REQUIRED ACTION: The answer must consist only of the lines from the line with "[22,59,82,71] Akunuli ->" to the line with "[536,370,558,381] Its ->", both included, exactly as they stand below.

PROVIDED INFORMATION:
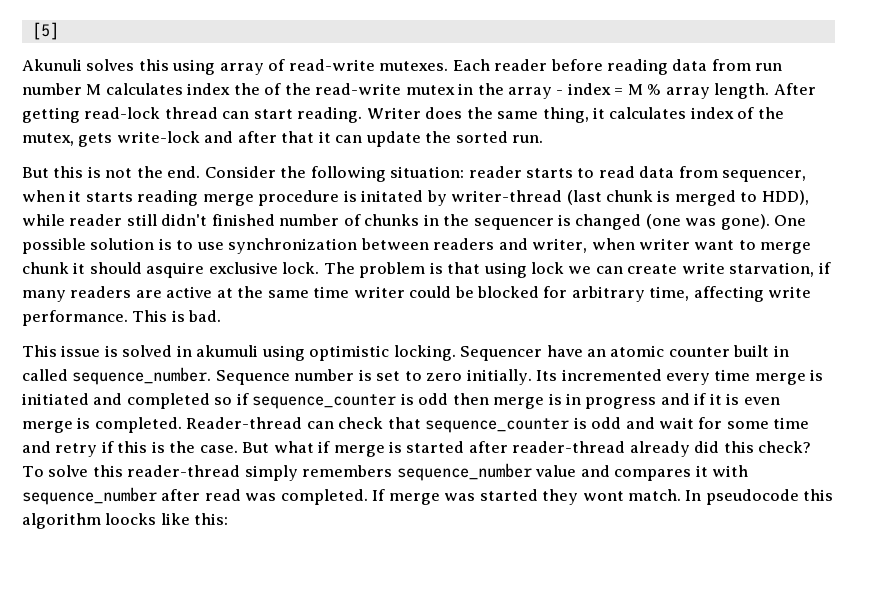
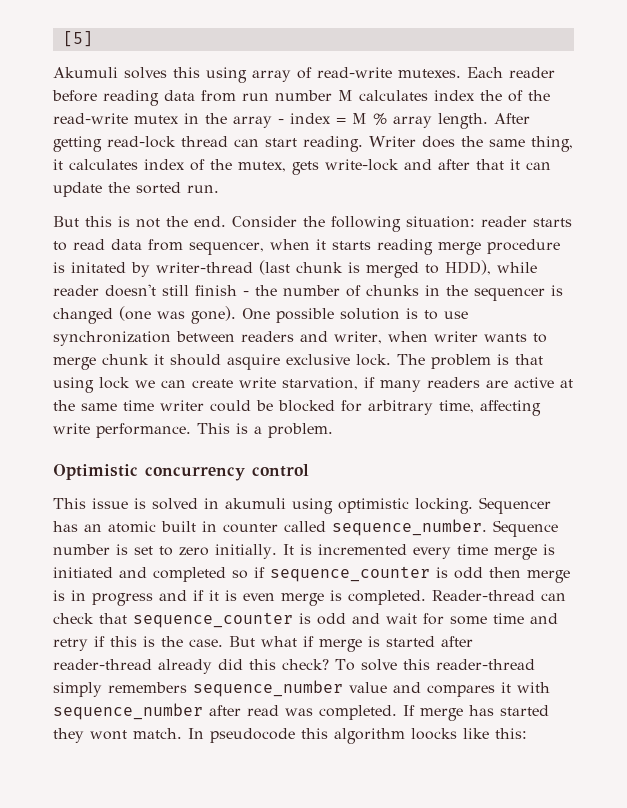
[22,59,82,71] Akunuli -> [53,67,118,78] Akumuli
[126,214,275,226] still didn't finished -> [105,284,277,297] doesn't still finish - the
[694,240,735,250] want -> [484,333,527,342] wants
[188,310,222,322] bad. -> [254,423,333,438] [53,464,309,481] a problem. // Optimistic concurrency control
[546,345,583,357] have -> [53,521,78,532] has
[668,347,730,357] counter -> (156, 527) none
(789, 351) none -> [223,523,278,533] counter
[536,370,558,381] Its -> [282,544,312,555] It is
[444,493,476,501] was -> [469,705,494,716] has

...

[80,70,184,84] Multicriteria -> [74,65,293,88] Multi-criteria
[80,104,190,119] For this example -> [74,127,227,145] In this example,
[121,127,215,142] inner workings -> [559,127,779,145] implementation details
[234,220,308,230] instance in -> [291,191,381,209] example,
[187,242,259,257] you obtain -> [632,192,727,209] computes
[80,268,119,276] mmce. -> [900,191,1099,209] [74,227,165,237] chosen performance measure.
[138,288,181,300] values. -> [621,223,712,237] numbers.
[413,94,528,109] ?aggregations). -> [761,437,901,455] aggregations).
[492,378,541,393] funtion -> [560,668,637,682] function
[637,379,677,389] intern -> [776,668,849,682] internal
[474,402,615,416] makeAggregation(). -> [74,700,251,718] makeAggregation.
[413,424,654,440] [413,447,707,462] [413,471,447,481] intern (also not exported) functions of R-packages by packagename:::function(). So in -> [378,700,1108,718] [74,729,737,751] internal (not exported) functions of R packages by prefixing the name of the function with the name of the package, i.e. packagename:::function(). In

---

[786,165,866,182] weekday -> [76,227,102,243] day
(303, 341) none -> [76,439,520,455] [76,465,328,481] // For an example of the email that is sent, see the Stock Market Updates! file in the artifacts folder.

RESPONSE TO THE TASK:
[22,59,82,71] Akunuli -> [53,67,118,78] Akumuli
[126,214,275,226] still didn't finished -> [105,284,277,297] doesn't still finish - the
[694,240,735,250] want -> [484,333,527,342] wants
[188,310,222,322] bad. -> [254,423,333,438] [53,464,309,481] a problem. // Optimistic concurrency control
[546,345,583,357] have -> [53,521,78,532] has
[668,347,730,357] counter -> (156, 527) none
(789, 351) none -> [223,523,278,533] counter
[536,370,558,381] Its -> [282,544,312,555] It is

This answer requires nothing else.